Provided records:

========================================

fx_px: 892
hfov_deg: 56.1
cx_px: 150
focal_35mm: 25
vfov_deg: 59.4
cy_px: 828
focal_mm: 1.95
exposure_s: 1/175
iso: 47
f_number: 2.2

========================================

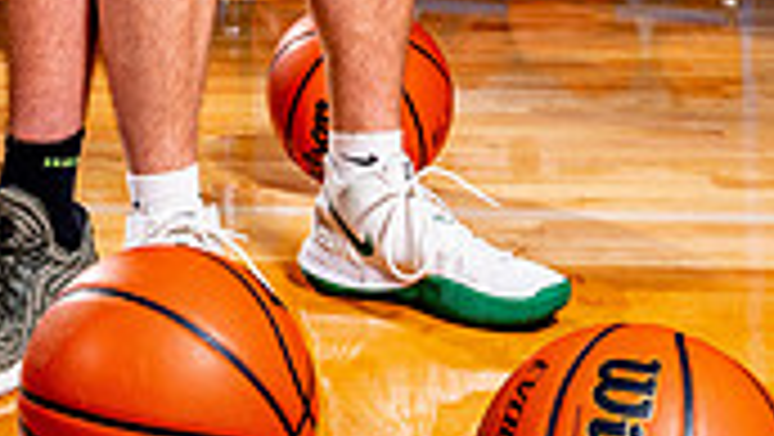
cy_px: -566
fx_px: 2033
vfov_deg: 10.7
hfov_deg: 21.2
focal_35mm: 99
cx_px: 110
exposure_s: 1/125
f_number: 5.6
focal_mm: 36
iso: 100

========================================

Task objective: All lines in the listing above between the line with "focal_35mm: 25" and the line with "f_number: 2.2", inclusive, should be set down exactly, and no line outside that range.

Reply to the exercise:
focal_35mm: 25
vfov_deg: 59.4
cy_px: 828
focal_mm: 1.95
exposure_s: 1/175
iso: 47
f_number: 2.2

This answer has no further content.